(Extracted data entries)
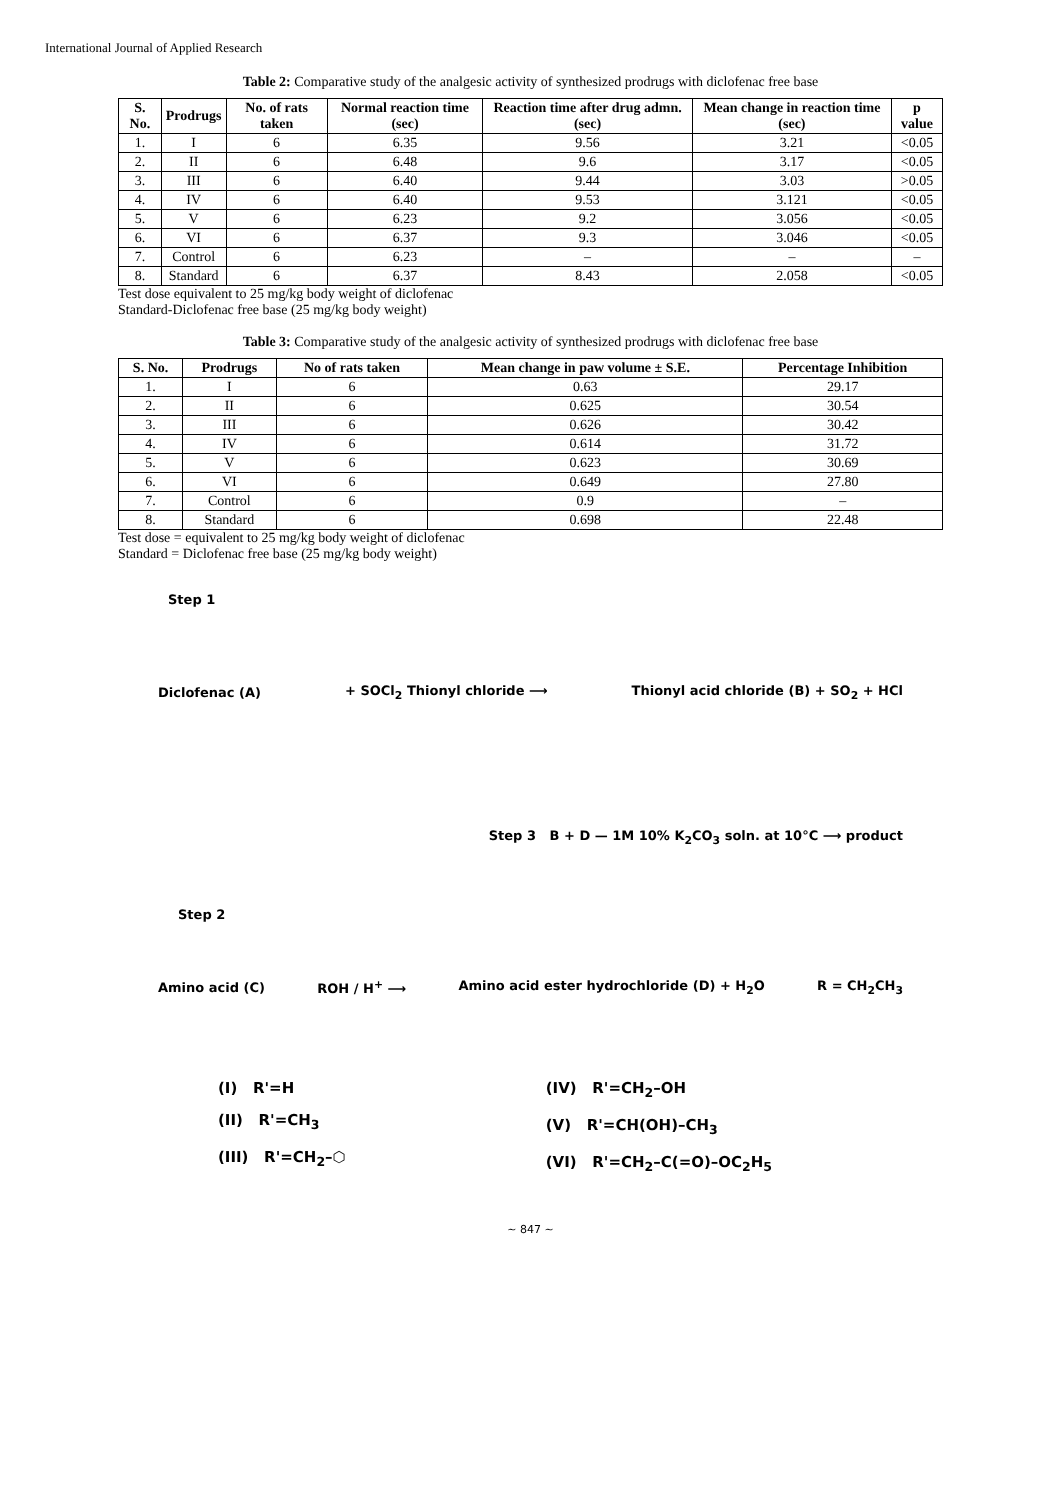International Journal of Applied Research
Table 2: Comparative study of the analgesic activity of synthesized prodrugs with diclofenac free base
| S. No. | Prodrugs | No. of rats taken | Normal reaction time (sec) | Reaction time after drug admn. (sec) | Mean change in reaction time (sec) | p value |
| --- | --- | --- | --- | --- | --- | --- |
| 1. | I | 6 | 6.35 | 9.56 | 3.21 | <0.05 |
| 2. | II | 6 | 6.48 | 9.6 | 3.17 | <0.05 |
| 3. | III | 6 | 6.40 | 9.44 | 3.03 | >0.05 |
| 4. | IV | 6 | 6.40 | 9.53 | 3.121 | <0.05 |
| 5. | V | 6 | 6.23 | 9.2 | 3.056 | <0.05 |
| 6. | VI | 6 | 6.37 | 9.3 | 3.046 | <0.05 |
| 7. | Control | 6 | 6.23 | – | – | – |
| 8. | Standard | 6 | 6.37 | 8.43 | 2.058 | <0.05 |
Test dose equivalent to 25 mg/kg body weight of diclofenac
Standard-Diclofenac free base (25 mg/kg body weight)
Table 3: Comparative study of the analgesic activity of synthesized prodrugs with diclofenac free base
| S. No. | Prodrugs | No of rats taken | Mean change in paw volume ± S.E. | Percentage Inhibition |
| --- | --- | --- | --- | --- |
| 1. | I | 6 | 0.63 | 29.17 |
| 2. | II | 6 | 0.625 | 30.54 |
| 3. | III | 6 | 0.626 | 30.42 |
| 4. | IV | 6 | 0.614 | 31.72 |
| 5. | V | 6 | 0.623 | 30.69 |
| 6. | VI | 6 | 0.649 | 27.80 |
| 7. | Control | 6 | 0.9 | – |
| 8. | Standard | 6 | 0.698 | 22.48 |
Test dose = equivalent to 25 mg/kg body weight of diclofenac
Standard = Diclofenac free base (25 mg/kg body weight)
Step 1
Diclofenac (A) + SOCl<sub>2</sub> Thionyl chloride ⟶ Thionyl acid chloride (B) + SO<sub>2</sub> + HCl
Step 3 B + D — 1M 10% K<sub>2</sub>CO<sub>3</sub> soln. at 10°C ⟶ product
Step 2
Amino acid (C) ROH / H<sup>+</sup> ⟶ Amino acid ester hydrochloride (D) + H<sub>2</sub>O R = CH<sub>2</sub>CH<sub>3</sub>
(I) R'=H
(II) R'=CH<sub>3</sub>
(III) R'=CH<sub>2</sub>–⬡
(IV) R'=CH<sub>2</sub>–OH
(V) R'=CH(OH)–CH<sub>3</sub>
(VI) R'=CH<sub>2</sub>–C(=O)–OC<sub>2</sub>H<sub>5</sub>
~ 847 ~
--
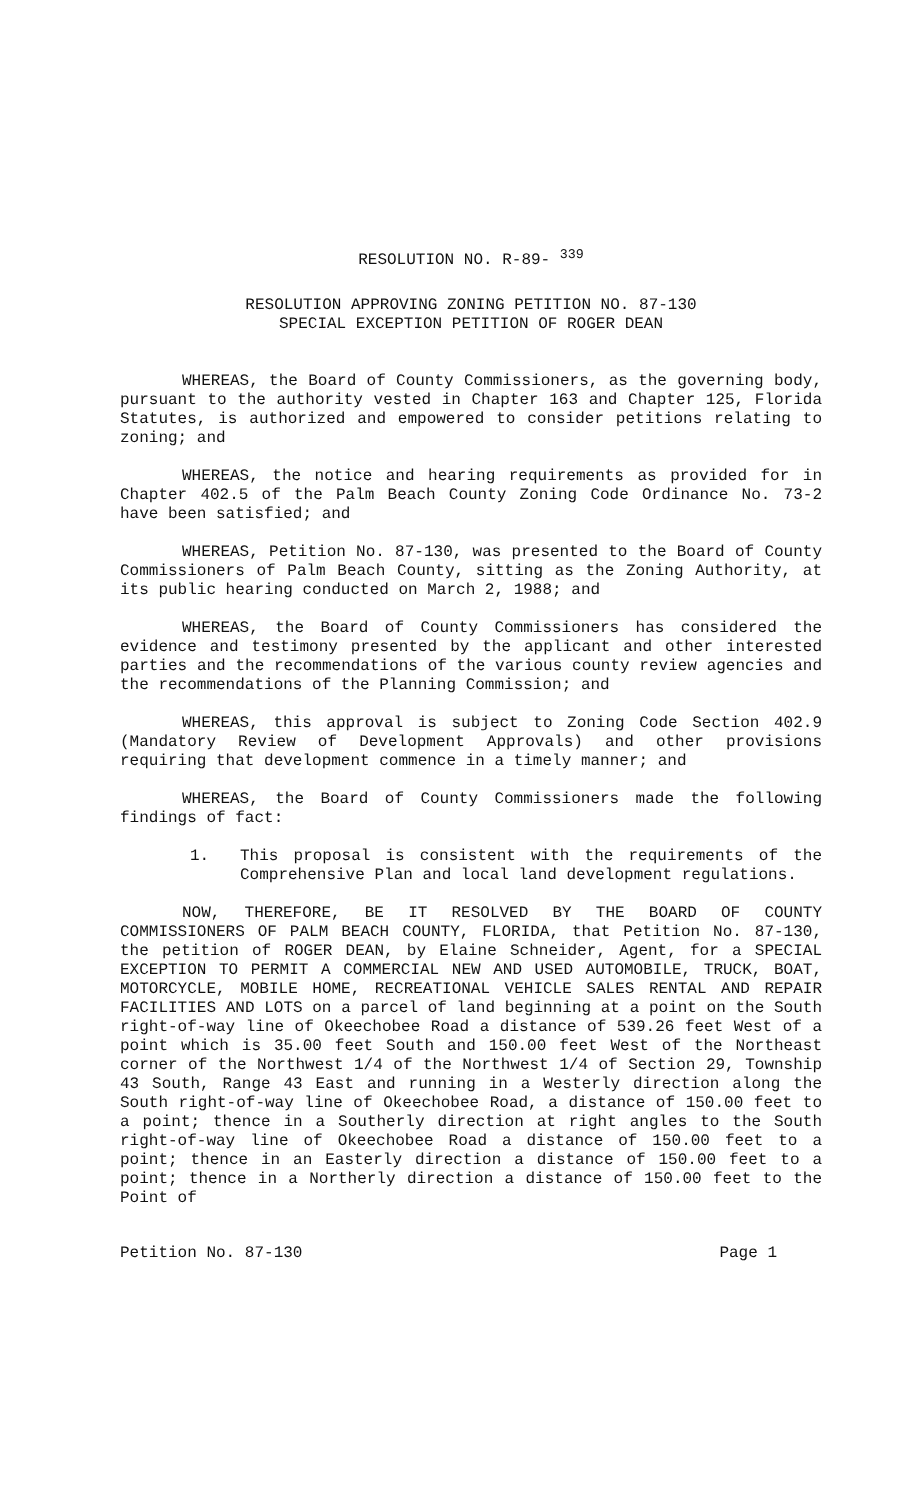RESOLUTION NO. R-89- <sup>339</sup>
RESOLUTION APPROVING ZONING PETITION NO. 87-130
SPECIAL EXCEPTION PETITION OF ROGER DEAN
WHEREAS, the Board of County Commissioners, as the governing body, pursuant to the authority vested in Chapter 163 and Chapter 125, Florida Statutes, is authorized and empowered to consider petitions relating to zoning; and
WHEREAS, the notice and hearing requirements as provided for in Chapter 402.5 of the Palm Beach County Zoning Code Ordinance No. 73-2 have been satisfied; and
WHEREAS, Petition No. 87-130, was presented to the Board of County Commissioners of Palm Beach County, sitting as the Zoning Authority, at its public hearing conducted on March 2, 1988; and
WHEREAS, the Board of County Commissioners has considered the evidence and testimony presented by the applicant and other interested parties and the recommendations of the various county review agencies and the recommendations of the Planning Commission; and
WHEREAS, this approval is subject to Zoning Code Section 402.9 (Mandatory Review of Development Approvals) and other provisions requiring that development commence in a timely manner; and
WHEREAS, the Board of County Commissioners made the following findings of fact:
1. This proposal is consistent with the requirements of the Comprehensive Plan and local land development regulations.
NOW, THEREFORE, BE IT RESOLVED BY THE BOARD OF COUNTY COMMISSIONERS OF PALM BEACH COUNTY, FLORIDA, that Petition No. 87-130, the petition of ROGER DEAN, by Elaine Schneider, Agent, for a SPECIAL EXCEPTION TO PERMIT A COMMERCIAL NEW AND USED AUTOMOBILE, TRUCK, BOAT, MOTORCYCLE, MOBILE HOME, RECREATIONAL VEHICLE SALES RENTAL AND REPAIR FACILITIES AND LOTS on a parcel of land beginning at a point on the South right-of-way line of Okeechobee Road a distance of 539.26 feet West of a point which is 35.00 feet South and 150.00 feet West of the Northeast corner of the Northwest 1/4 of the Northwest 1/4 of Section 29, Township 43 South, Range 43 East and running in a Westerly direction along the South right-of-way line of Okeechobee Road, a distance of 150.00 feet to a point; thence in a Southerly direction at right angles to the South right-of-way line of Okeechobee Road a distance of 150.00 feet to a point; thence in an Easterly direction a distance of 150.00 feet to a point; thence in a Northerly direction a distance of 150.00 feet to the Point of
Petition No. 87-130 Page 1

[What this task involves]: Only lines with the word "land" go in the answer. Take them all from the entries above.

[Task response]:
1. This proposal is consistent with the requirements of the Comprehensive Plan and local land development regulations.
NOW, THEREFORE, BE IT RESOLVED BY THE BOARD OF COUNTY COMMISSIONERS OF PALM BEACH COUNTY, FLORIDA, that Petition No. 87-130, the petition of ROGER DEAN, by Elaine Schneider, Agent, for a SPECIAL EXCEPTION TO PERMIT A COMMERCIAL NEW AND USED AUTOMOBILE, TRUCK, BOAT, MOTORCYCLE, MOBILE HOME, RECREATIONAL VEHICLE SALES RENTAL AND REPAIR FACILITIES AND LOTS on a parcel of land beginning at a point on the South right-of-way line of Okeechobee Road a distance of 539.26 feet West of a point which is 35.00 feet South and 150.00 feet West of the Northeast corner of the Northwest 1/4 of the Northwest 1/4 of Section 29, Township 43 South, Range 43 East and running in a Westerly direction along the South right-of-way line of Okeechobee Road, a distance of 150.00 feet to a point; thence in a Southerly direction at right angles to the South right-of-way line of Okeechobee Road a distance of 150.00 feet to a point; thence in an Easterly direction a distance of 150.00 feet to a point; thence in a Northerly direction a distance of 150.00 feet to the Point of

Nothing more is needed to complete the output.